TO-DO ITEM — Exactly the lines from the one with "Tu dirección de correo electrónico no será" through the end of the material are to be output, both included, with no other text.

INPUT FOR THIS TASK —
* * * *

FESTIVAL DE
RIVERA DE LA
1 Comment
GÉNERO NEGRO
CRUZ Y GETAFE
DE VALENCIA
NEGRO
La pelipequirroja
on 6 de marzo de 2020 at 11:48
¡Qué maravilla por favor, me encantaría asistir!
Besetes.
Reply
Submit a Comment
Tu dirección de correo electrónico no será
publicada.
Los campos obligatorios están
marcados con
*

* * * *

ANSWER BELOW —
Tu dirección de correo electrónico no será
publicada.
Los campos obligatorios están
marcados con
*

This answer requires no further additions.